# TASK DESCRIPTION:
Print each entry again exactly as written, and keep the pictures out.
^^^^
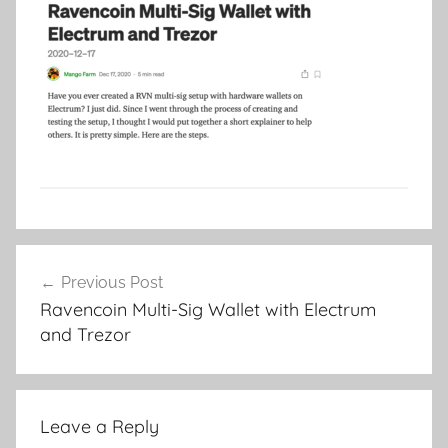
Post
Previous Post
navigation
Ravencoin Multi-Sig Wallet with Electrum
and Trezor
Leave a Reply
^^^^
# FINISHED EXERCISE:
Post
Previous Post
navigation
Ravencoin Multi-Sig Wallet with Electrum
and Trezor
Leave a Reply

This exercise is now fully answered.